Cohousing during COVID-19: An Anchorage community sees risks and benefits
Ravens’ Roost in Anchorage has 33 households and roughly 70 residents living communally. Since the COVID-19 pandemic began, the community has seen the risks and benefits of living close together.
“The whole idea of cohousing is neighbors getting to know each other,” said Terri Pauls, one of the founders of Ravens’ Roost.
The Common House, a large building in the center of the property, typically sees two to three meals shared by some community members per week. Dance parties often take place across the neighborhood. But then COVID-19 came.
Common meals were canceled and meetings among residents went online. The idea behind those meetings is to build consensus for big decisions. “And so, we come up with solutions that work for everyone,” Pauls said.
Crews sanitize common spaces and there is a schedule for a shared laundry room.
In recent weeks, residents have begun meeting outside on a large patio to share a drink or dessert. They meet at a safe distance, wearing masks.
Despite the risks of transmitting COVID-19, there are advantages to cohousing during a pandemic. “With 33 households, someone is going to be available to go and get some groceries,” Pauls said.
Ravens' Roost hasn't seen any COVID-19 cases but residents have a plan if there was an outbreak. The person would be isolated and community members would support them.
The communal nature of the neighborhood has other benefits for residents.
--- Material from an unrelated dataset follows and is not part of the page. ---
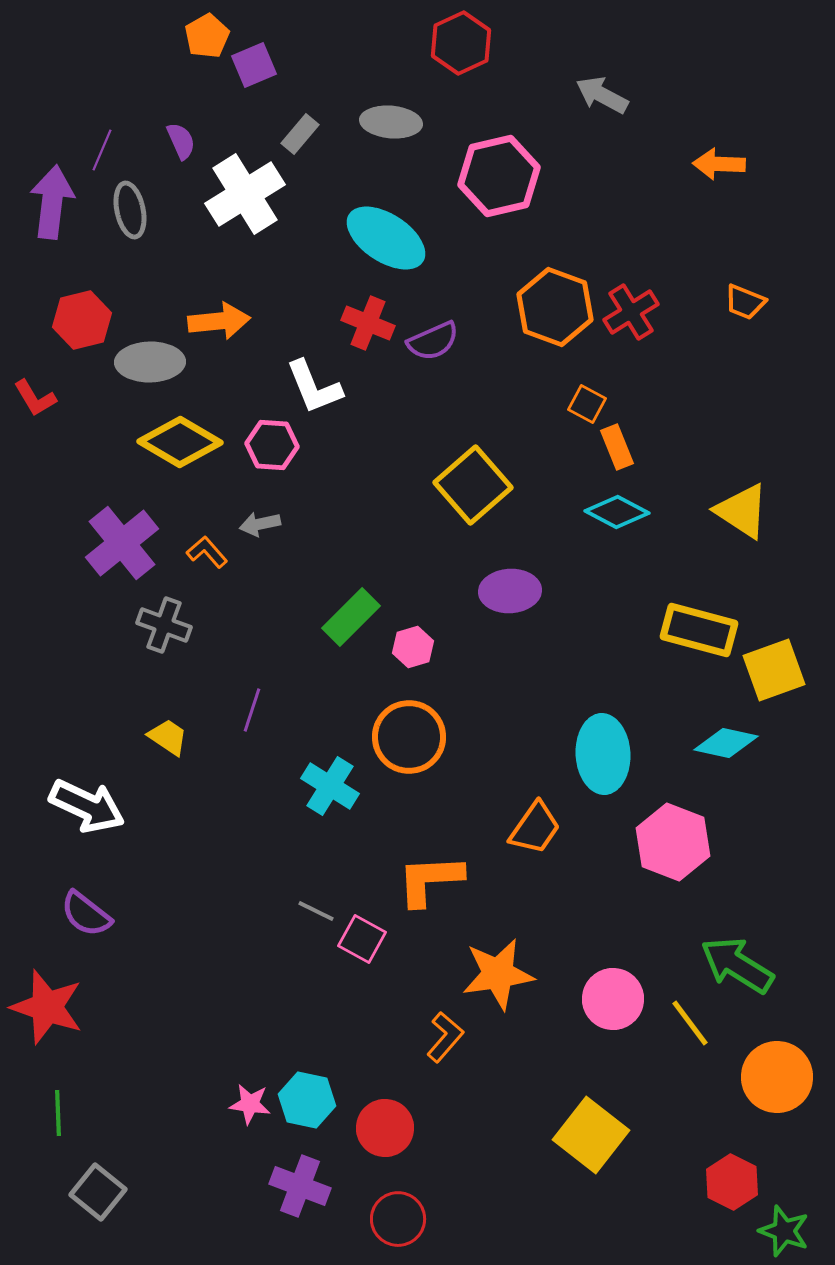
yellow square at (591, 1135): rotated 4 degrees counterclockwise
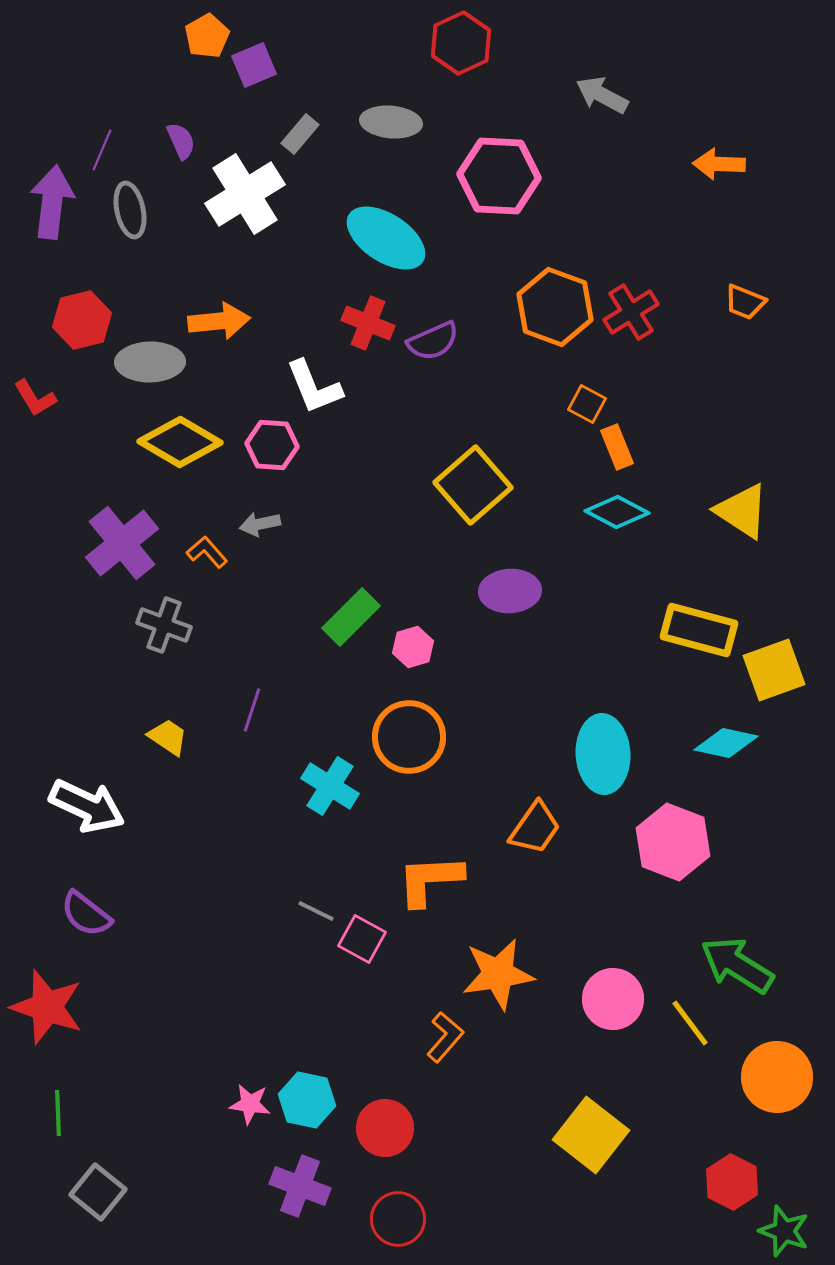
pink hexagon at (499, 176): rotated 16 degrees clockwise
It is purposefully built for spontaneous meetings, warding off feelings of isolation.
Mailboxes are in the Common House and garages aren’t close to homes, meaning residents constantly bump into each other as they walk around.
“I think it's really helpful especially for those of us alone in our households, we don't feel so alone,” Pauls said.
Yolanda Meza, a retired midwife, sits on a patio with her neighbors and speaks about their closeness. “My family is down in California, so these are my family,” she said.
There are benefits for others outside the community from the pandemic. With no common meals, the shared community gardens are now growing vegetables for an Anchorage food pantry.
“The best gift this pandemic has given my community is that we are coming together to serve those less fortunate,” said Sara Peebles, who lives at Ravens’ Roost and volunteers with a food pantry. “People who are coming for food are happy to have real food, not just canned food.”